Tactically, because the NCAA is trying to shoehorn academic conduct that offends it (and to be fair there’s plenty to be offended by) into a category that looks like something that it can punish, since classroom content is ordinarily out of its jurisdiction.
Motivationally, here’s a guess: the NCAA is sensitive to criticism, and especially to criticism that it plays favorites. Jerry Tarkanian once quipped that “the NCAA is so mad at Kentucky that it’s going to give Cleveland State two more years’ probation.” It hasn’t been forgotten.
The NCAA doesn’t want a headline that says they let UNC skate, because they know that whether or not that’s actually true, it’s the headline that will be written and the story that will be believed, and the last thing the NCAA wants is anything that deepens the public perception that they are more interested in profit than in the well-being of athletes. One can only guess where crazy people get such an idea.
It doesn’t sound like there’s a lot of major disagreement between UNC and the NCAA about what actually happened here. So why are they still fighting about this?
The vast majority of the dispute isn’t about the facts, but about the propriety of the NCAA’s conduct of this process. This is a long and involved topic unto itself, but since the purpose here is to be brief, here are some of the key things being argued:
· That the NCAA consulted its own bylaws experts, who concluded that the AFAM classes scandal did not constitute a violation of NCAA bylaws.
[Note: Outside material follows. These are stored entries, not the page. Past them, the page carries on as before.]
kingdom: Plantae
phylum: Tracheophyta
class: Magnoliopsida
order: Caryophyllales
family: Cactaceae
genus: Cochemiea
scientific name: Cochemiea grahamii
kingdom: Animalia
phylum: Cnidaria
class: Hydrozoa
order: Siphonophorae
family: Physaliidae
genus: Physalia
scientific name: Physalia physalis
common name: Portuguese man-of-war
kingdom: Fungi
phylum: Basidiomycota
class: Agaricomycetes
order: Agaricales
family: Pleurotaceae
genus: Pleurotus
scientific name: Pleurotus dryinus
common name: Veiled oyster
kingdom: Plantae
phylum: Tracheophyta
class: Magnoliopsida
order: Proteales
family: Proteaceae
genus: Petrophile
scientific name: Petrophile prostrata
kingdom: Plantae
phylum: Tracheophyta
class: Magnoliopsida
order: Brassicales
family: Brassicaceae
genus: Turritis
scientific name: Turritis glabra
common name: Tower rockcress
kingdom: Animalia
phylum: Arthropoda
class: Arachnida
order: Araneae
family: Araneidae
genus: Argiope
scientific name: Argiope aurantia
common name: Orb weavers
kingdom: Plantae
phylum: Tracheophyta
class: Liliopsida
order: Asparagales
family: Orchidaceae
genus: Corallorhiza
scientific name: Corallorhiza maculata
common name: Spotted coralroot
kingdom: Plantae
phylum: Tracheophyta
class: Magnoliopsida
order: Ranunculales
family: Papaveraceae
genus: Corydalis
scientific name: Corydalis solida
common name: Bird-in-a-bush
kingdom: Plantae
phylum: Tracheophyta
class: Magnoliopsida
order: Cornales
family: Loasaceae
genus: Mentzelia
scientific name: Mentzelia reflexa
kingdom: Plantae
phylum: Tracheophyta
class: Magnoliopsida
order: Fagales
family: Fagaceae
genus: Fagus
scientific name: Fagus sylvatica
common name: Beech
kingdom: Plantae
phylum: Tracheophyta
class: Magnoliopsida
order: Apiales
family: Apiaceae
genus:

· That the NCAA did not disclose those conclusions to UNC; they were discovered by chance.
· That no conduct akin to the AFAM classes scandal has ever been found to be a violation of NCAA bylaws.
· That the NCAA had been made aware of, and provided evidence related to, the AFAM classes at the time of its original investigation and considered it at the time of the original punishment, and that NCAA bylaws preclude the NCAA from taking a second bite at the enforcement apple for conduct it had already been made aware of.
· That there are prior rulings related to the things the academic advisors are alleged to have done in this case (registration for classes, obtaining assignments, submitting papers, requesting course offerings, working closely with professors, etc.), all of which concluded that this conduct was not prohibited at all, let alone an impermissible benefit.
So can a rational person simultaneously believe that the AFAM scandal is embarrassing AND that the NCAA is well out of bounds?
Of course. The NCAA is not tasked with adjudication of every wrong connected to college sports, and you don’t have to be a homer to see that they’ve overreached before in the face of public pressure.
YOU LEFT OUT [INSERT YOUR FAVORITE FACT HERE] AND THIS ANGERS ME.
Settle down. I told you this was a summary.
Also, unless your favorite fact involves the administration of the AFAM classes and/or something having to do with Jan Boxill, they’re irrelevant to what the NCAA has charged, but knock yourself out.
It seems like no matter what happens, my NCSU and Duke friends will still claim that UNC’s athletics success is only the result of cheating. This phenomenon seems to have intensified since April 3.
I can’t tell you what the NCAA is going to do, but I can tell you that you may as well get used to that.